:: Material for the task

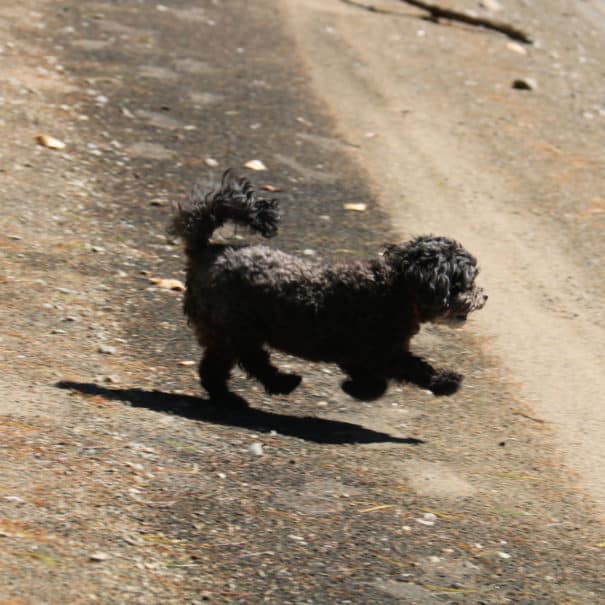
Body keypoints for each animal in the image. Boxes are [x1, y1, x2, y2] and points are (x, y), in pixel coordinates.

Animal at [170, 170, 486, 398]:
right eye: (465, 283)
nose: (484, 296)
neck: (395, 288)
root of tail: (207, 250)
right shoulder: (384, 352)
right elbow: (415, 369)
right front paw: (446, 381)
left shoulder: (360, 355)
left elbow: (372, 378)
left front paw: (358, 389)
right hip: (237, 326)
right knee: (249, 359)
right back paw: (279, 383)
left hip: (223, 330)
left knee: (217, 364)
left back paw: (229, 394)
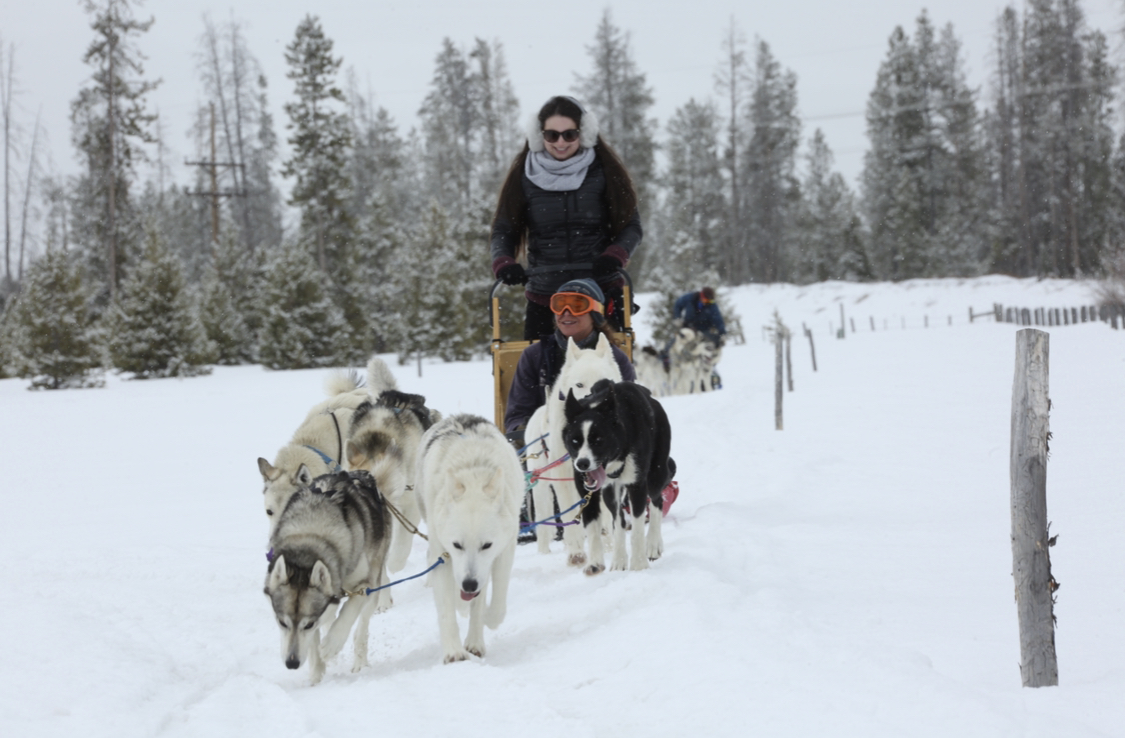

::::

● **Task to carry out**: Return each line from the records that includes the word "left".

● **Response for this exercise**:
left shoulder: (360, 355)
left elbow: (372, 378)
left front paw: (358, 389)
left hip: (223, 330)
left knee: (217, 364)
left back paw: (229, 394)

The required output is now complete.